A special player like Quintero will make any system work, Heath said. But the problem Saturday is Quintero might be unavailable with a calf strain. Stack that up with suspensions for center back Francisco Calvo and defensive midfielder Collen Warner, along with new winger Romario Ibarra ready to start, and it’s the makings of the 4-2-3-1 resurrection.
“You have to weigh up, really, what you think is good for you in possession and out of possession,” Heath said. “The 3-5-2 has worked well for us in terms of having the extra body, but now you’re looking at Romario, and trying to fit a wide guy in that 3-5-2 is difficult because certainly Romario is better, far better in their half of the field than he is in ours. So we would have to play somebody in behind him.
“It’s pros and cons of every system. I think a lot of it depends on how you adapt, how you implement the strategy and where your special players are.”
Heath said his and every coach’s conundrum is figuring out how to put attacking pieces on the field in good positions while still maintaining solidity behind them. Whether that means a return to his old favorite system or a new kind of hybrid remains to be seen.
To Shuttleworth, however, this whole conversation might be irrelevant.

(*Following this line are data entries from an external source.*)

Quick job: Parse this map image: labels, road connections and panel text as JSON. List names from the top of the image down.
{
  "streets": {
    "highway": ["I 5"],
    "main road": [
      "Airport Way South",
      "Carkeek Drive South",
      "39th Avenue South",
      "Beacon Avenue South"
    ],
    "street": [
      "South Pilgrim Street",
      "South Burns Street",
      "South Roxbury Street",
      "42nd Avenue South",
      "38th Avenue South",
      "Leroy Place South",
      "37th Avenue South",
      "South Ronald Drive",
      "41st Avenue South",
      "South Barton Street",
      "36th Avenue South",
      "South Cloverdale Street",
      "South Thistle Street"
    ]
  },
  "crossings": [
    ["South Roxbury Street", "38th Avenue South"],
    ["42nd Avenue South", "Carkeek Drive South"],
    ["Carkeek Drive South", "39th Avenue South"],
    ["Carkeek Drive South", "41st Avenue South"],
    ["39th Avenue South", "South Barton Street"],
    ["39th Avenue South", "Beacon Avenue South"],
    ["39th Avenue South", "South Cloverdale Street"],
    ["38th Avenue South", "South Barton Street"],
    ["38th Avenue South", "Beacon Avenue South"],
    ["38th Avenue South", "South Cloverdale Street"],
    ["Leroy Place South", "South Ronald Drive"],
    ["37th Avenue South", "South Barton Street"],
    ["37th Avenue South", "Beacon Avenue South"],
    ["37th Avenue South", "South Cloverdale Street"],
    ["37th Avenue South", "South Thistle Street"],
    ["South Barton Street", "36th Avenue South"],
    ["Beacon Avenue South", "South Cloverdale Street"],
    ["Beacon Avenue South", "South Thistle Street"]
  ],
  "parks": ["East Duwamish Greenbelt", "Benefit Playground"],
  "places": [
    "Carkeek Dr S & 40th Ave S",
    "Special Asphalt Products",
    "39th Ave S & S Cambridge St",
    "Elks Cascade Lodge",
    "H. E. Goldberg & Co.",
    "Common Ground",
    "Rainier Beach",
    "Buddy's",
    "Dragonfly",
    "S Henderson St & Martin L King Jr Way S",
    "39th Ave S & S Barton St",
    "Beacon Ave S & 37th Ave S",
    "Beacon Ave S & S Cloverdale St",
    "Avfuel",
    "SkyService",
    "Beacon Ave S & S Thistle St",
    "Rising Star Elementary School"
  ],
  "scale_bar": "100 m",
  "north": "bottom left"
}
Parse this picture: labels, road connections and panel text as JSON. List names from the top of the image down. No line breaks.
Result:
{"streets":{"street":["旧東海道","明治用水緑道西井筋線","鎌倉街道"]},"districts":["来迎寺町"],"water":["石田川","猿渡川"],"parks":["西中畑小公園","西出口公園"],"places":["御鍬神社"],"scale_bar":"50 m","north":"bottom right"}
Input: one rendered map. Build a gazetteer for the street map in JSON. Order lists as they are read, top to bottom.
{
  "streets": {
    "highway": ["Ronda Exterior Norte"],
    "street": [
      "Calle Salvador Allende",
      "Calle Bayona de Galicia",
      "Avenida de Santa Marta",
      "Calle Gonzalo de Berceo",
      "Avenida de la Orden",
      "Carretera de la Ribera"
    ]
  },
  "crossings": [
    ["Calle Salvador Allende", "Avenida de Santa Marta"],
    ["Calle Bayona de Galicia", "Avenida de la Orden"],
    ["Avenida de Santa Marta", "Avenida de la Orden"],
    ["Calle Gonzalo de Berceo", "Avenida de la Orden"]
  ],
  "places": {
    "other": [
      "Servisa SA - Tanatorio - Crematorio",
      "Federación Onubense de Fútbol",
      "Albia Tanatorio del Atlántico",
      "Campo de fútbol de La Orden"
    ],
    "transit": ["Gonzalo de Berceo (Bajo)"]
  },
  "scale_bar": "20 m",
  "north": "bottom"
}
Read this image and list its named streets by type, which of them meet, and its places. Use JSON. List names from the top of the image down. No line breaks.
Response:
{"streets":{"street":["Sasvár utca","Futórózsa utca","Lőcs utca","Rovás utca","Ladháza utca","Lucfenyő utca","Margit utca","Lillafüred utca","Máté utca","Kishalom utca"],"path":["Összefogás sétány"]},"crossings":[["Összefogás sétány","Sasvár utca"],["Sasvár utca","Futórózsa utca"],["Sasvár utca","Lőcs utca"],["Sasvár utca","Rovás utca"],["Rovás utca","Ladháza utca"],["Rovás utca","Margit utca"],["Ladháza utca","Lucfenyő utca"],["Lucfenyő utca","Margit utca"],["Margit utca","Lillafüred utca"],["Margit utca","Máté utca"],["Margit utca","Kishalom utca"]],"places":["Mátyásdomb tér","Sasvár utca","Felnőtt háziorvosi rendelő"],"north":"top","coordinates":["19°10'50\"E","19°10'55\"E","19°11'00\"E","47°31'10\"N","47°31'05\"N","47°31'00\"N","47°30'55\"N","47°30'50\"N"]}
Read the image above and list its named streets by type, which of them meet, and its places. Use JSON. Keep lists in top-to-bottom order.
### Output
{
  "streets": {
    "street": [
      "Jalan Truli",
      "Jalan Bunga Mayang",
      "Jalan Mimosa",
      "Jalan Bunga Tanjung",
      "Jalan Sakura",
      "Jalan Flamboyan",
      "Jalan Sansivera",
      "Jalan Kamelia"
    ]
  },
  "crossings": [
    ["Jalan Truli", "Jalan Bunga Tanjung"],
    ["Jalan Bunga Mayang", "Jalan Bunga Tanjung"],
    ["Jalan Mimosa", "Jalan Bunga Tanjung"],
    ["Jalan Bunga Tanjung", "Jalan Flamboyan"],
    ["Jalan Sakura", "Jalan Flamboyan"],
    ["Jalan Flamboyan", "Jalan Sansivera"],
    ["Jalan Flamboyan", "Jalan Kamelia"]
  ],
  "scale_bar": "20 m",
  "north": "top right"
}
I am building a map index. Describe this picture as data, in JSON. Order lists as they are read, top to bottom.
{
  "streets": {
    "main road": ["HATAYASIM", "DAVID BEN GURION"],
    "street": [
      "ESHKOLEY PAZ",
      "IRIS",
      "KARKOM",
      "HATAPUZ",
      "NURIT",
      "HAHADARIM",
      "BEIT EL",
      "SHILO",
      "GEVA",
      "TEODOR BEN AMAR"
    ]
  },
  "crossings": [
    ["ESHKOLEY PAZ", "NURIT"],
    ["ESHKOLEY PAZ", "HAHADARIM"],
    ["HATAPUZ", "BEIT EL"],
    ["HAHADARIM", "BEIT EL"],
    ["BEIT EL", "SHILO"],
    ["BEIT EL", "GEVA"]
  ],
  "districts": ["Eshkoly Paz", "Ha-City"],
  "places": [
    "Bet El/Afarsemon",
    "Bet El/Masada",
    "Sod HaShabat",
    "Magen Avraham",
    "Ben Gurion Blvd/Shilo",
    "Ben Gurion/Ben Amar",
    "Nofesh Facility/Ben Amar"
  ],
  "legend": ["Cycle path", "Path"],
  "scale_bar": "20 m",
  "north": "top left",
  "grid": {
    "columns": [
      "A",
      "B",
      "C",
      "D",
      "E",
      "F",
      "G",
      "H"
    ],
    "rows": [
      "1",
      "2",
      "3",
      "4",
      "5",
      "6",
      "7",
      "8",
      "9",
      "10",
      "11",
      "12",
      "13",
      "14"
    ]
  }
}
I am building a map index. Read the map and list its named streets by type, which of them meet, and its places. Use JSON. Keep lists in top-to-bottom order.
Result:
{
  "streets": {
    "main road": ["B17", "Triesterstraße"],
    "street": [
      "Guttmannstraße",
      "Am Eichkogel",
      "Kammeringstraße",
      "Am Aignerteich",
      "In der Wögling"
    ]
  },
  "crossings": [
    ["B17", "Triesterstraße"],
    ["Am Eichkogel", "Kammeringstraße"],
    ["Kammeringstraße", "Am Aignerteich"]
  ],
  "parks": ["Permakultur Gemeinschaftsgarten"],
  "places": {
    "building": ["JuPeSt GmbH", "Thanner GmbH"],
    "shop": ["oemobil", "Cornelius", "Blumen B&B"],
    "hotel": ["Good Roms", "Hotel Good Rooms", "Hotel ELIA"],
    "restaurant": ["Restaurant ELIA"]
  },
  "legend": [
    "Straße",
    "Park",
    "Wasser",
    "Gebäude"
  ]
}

“At the end of the day, when you go on the road, you need to dig in. You need to battle for 90 minutes. It’s going to be a fight,” he said. “So you can talk tactics and formations all you want, but it’s going to come down to putting ourselves in good spots and putting the work in and trying to dig in.”
The Loons might have found the defensive midfielder they’ve been targeting for quite some time. Brazilian Fernando Bob, 30, has been practicing with United this week, a source confirmed, and he could sign as early as next week, before the Sept. 14 roster freeze date.
He has played for eight clubs at various levels in Brazil since beginning as a pro in 2006. He most recently played for top-flight club Associacao Atletica Ponte Preta.